Solicitação: Selecione e copie cada linha dos registros em que aparece a palavra "года". Maiúsculas e minúsculas fazem diferença.

• • • • • • •

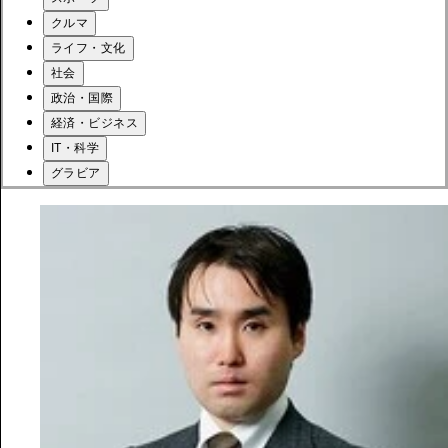
クルマ
ライフ・文化
社会
政治・国際
経済・ビジネス
IT・科学
グラビア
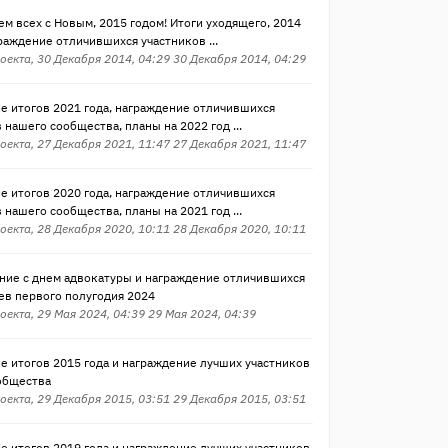
м всех с Новым, 2015 годом! Итоги уходящего, 2014
граждение отличившихся участников ...
оекта, 30 Декабря 2014, 04:29 30 Декабря 2014, 04:29
е итогов 2021 года, награждение отличившихся
 нашего сообщества, планы на 2022 год ...
оекта, 27 Декабря 2021, 11:47 27 Декабря 2021, 11:47
е итогов 2020 года, награждение отличившихся
 нашего сообщества, планы на 2021 год ...
оекта, 28 Декабря 2020, 10:11 28 Декабря 2020, 10:11
ние с днем адвокатуры и награждение отличившихся
ев первого полугодия 2024
оекта, 29 Мая 2024, 04:39 29 Мая 2024, 04:39
е итогов 2015 года и награждение лучших участников
общества
оекта, 29 Декабря 2015, 03:51 29 Декабря 2015, 03:51
е итогов 2019 года и награждение лучших участников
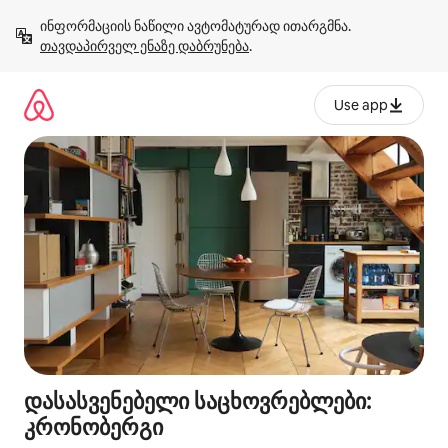
კონტენტზე
ინფორმაციის ნაწილი ავტომატურად ითარგმნა. 
გადასვლა
თავდაპირველ ენაზე დაბრუნება
.
Use app
დასასვენებელი საცხოვრებლები:
კრონობერგი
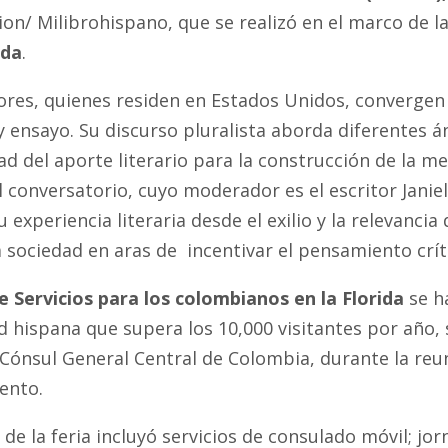
on/ Milibrohispano, que se realizó en el marco de l
ida
.
ores, quienes residen en Estados Unidos, convergen 
y ensayo. Su discurso pluralista aborda diferentes án
ad del aporte literario para la construcción de la m
l conversatorio, cuyo moderador es el escritor Jani
u experiencia literaria desde el exilio y la relevanc
a sociedad en aras de incentivar el pensamiento crít
e Servicios para los colombianos en la Florida
se ha
hispana que supera los 10,000 visitantes por año, s
Cónsul General Central de Colombia, durante la reun
ento.
de la feria incluyó servicios de consulado móvil; jo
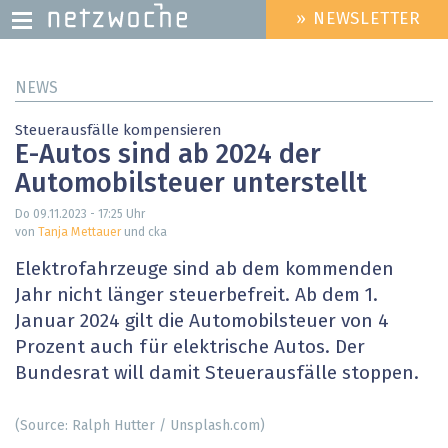
» NEWSLETTER
HEADER
MENU
Direkt
NEWS
zum
Inhalt
Steuerausfälle kompensieren
E-Autos sind ab 2024 der
Automobilsteuer unterstellt
Do 09.11.2023 - 17:25
Uhr
von
Tanja Mettauer
und cka
Elektrofahrzeuge sind ab dem kommenden
Jahr nicht länger steuerbefreit. Ab dem 1.
Januar 2024 gilt die Automobilsteuer von 4
Prozent auch für elektrische Autos. Der
Bundesrat will damit Steuerausfälle stoppen.
(Source: Ralph Hutter / Unsplash.com)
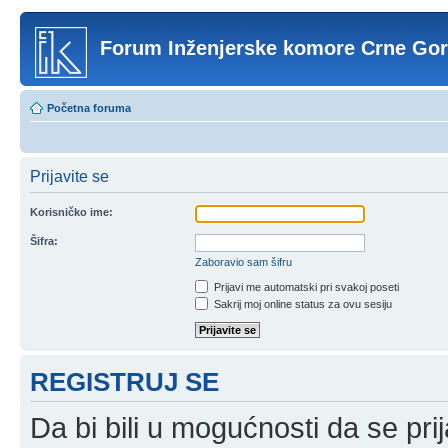
Forum Inženjerske komore Crne Go
Početna foruma
Prijavite se
Korisničko ime:
Šifra:
Zaboravio sam šifru
Prijavi me automatski pri svakoj poseti
Sakrij moj online status za ovu sesiju
REGISTRUJ SE
Da bi bili u mogućnosti da se prij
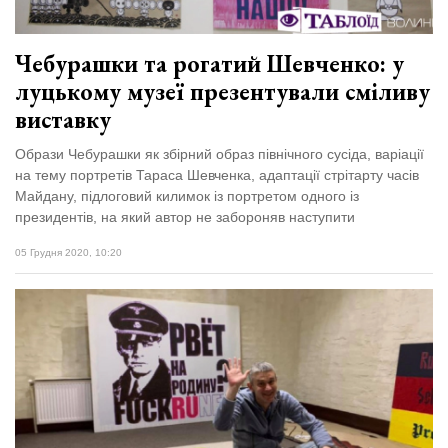
Чебурашки та рогатий Шевченко: у
луцькому музеї презентували сміливу
виставку
Образи Чебурашки як збірний образ північного сусіда, варіації
на тему портретів Тараса Шевченка, адаптації стрітарту часів
Майдану, підлоговий килимок із портретом одного із
президентів, на який автор не забороняв наступити
05 Грудня 2020, 10:20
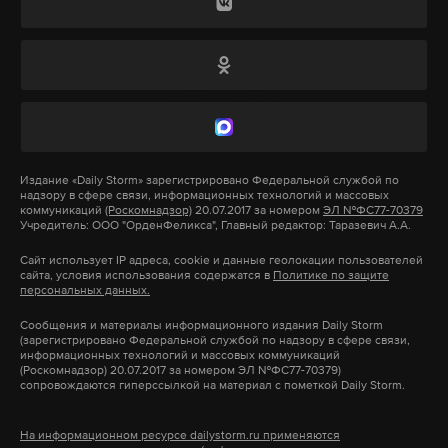
В Новосибирске у гимназии «Горностай» на глазах
у детей задержали жонглера ежом, который во
время шоу несколько раз снял с себя брюки.
Издание
«Daily Storm»
зарегистрировано Федеральной службой по
надзору в сфере связи, информационных технологий и массовых
Мужчина пришел на линейку, желая «скрасить
коммуникаций
(Роскомнадзор)
20.07.2017 за номером
ЭЛ №ФС77-70379
Учредитель: ООО "ОрденФеликса", Главный редактор: Таразевич А.А.
детям волнение»: он начал жонглировать сначала
мячами, а потом и живым ежиком, свернувшимся
Сайт использует IP адреса, cookie и данные геолокации пользователей
сайта, условия использования содержатся в
Политике по защите
в клубок.
персональных данных.
Сообщения и материалы информационного издания Daily Storm
Представление омрачилось тем, что он несколько
(зарегистрировано Федеральной службой по надзору в сфере связи,
информационных технологий и массовых коммуникаций
раз снял с себя брюки, из-за чего родители сочли
(Роскомнадзор) 20.07.2017 за номером ЭЛ №ФС77-70379)
сопровождаются гиперссылкой на материал с пометкой Daily Storm.
его эксгибиционистом. В итоге горе-жонглера на
глазах у детей задержал наряд полиции.
На информационном ресурсе dailystorm.ru применяются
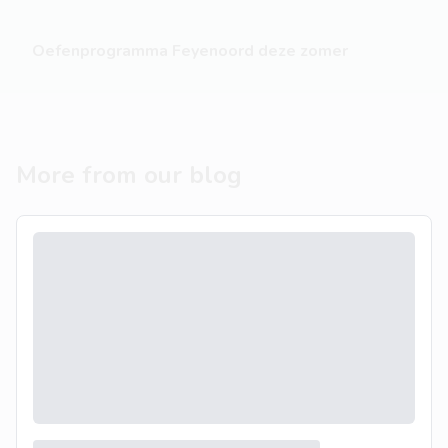
Oefenprogramma Feyenoord deze zomer
More from our blog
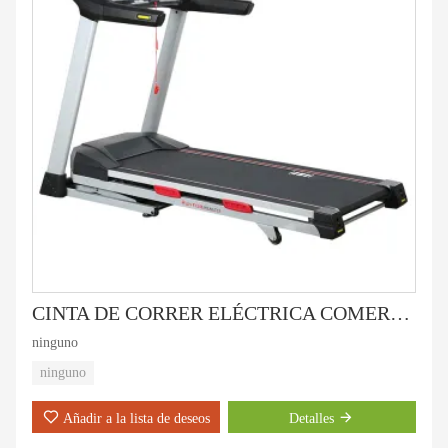
CINTA DE CORRER ELÉCTRICA COMERCIAL LIGERA HD-800
ninguno
ninguno
Añadir a la lista de deseos
Detalles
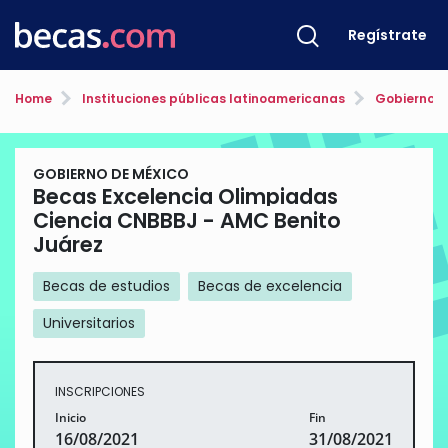
Regístrate
Home
Instituciones públicas latinoamericanas
Gobierno d
GOBIERNO DE MÉXICO
Becas Excelencia Olimpiadas
Ciencia CNBBBJ - AMC Benito
Juárez
Becas de estudios
Becas de excelencia
Universitarios
INSCRIPCIONES
Inicio
Fin
16/08/2021
31/08/2021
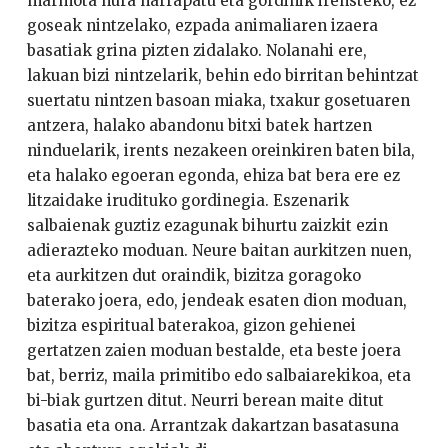
marmota hura harrapatu eta gordinik irensteko, ez
goseak nintzelako, ezpada animaliaren izaera
basatiak grina pizten zidalako. Nolanahi ere,
lakuan bizi nintzelarik, behin edo birritan behintzat
suertatu nintzen basoan miaka, txakur gosetuaren
antzera, halako abandonu bitxi batek hartzen
ninduelarik, irents nezakeen oreinkiren baten bila,
eta halako egoeran egonda, ehiza bat bera ere ez
litzaidake irudituko gordinegia. Eszenarik
salbaienak guztiz ezagunak bihurtu zaizkit ezin
adierazteko moduan. Neure baitan aurkitzen nuen,
eta aurkitzen dut oraindik, bizitza goragoko
baterako joera, edo, jendeak esaten dion moduan,
bizitza espiritual baterakoa, gizon gehienei
gertatzen zaien moduan bestalde, eta beste joera
bat, berriz, maila primitibo edo salbaiarekikoa, eta
bi-biak gurtzen ditut. Neurri berean maite ditut
basatia eta ona. Arrantzak dakartzan basatasuna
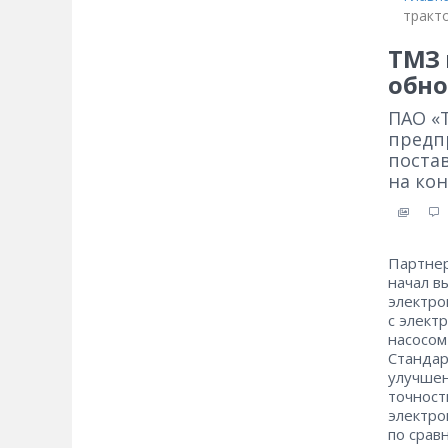
тракт
ТМЗ 
обно
ПАО «
предп
поста
на кон
Партнер
начал в
электро
с элект
насосом
Стандар
улучшен
точност
электро
по срав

• • • • • • •

Resultado da tarefa:
е итогов 2021 года, награждение отличившихся
е итогов 2020 года, награждение отличившихся
е итогов 2015 года и награждение лучших участников
е итогов 2019 года и награждение лучших участников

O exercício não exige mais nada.